» **Available records**
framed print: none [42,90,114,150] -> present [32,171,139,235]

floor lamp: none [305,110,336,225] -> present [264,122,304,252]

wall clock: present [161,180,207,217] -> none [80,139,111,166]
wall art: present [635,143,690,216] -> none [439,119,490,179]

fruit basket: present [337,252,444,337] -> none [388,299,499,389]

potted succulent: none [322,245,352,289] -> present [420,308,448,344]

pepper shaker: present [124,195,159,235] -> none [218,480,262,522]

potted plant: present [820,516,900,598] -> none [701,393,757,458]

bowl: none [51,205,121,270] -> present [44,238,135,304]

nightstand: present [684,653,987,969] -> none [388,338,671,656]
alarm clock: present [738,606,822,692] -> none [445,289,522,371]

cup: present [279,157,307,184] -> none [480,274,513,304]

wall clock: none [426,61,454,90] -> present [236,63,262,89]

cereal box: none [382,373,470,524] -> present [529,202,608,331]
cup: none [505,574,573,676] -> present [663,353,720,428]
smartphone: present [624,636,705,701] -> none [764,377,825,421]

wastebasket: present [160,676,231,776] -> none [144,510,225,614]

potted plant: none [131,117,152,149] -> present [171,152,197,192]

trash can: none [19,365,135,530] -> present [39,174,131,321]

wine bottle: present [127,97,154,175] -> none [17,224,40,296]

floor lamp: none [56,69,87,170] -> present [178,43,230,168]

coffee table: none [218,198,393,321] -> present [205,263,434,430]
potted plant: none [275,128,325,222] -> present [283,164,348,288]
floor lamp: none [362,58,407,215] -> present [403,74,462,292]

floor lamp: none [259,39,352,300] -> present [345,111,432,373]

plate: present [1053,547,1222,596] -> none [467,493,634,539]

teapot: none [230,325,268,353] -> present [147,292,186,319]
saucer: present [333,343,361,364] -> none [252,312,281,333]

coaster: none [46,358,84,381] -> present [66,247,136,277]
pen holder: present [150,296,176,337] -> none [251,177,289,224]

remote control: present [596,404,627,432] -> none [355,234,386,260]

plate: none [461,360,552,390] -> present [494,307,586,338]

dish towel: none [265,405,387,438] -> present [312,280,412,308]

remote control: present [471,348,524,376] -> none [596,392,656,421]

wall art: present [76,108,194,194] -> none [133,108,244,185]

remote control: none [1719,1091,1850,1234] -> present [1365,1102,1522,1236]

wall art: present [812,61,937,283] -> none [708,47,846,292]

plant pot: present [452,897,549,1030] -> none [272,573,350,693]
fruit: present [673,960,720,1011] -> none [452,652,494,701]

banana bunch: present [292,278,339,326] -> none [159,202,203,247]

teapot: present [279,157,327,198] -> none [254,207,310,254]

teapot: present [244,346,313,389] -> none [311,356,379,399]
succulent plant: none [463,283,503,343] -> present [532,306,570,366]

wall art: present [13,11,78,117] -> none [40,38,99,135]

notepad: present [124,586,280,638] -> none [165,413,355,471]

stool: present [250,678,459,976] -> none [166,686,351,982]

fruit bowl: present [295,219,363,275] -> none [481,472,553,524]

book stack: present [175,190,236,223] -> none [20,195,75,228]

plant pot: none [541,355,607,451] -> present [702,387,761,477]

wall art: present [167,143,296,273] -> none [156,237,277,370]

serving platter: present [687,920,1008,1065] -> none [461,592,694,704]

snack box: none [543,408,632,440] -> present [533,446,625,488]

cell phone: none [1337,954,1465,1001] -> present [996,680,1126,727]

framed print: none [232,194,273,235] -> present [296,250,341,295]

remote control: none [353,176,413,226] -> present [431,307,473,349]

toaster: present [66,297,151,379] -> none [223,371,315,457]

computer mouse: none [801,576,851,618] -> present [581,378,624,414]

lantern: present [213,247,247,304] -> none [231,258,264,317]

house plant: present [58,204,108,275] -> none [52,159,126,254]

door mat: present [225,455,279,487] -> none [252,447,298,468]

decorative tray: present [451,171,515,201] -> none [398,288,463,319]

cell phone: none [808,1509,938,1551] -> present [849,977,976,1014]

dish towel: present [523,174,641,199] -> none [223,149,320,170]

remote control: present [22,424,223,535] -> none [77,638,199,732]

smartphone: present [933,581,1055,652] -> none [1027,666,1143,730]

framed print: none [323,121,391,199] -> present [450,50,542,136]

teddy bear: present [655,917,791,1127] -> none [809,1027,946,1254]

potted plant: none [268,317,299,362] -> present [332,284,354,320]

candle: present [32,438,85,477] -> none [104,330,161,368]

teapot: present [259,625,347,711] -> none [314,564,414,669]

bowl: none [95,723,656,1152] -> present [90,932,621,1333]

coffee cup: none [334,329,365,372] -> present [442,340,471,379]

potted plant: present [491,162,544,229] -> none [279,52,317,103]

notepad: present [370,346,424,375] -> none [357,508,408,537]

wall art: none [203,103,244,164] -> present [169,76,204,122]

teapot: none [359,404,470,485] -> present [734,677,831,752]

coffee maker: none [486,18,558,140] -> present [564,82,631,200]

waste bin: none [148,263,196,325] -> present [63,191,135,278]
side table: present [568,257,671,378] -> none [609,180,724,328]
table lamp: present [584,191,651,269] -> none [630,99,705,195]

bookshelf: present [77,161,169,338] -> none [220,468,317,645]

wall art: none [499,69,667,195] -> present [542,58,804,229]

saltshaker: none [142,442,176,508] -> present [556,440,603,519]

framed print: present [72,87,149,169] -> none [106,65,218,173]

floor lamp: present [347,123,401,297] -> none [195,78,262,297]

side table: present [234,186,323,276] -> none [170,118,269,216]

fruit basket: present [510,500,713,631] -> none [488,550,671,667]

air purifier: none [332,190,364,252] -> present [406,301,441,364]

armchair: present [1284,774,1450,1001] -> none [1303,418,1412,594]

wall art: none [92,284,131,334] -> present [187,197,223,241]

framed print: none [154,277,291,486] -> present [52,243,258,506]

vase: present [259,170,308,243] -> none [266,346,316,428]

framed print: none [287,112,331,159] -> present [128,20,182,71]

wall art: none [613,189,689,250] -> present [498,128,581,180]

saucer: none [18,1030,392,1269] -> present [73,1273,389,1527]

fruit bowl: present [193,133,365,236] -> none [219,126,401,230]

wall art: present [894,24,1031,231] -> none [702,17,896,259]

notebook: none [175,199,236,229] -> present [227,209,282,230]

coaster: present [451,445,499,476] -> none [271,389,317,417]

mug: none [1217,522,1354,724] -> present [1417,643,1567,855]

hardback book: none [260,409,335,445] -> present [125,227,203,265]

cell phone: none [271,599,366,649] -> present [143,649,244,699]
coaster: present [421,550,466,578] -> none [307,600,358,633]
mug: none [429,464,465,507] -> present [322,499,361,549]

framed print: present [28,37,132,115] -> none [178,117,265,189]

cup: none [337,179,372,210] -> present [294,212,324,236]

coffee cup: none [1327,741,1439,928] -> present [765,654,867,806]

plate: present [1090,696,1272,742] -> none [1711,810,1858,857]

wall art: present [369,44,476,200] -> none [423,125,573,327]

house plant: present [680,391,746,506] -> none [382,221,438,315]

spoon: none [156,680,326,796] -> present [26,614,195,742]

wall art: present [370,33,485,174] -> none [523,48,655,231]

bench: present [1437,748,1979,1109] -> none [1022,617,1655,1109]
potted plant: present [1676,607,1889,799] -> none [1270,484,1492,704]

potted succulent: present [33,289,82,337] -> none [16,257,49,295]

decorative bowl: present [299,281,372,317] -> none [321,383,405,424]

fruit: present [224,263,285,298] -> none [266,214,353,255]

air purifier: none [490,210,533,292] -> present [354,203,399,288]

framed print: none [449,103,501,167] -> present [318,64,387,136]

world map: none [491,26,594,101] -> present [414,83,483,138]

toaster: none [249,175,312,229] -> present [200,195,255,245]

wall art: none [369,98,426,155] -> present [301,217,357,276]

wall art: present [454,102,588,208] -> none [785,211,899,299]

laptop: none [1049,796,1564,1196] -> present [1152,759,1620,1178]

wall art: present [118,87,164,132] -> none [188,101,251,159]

» **How to complete this task**
From the records above, count the lines that contain "plant". Only the number should be written.

» **Answer to this task**
11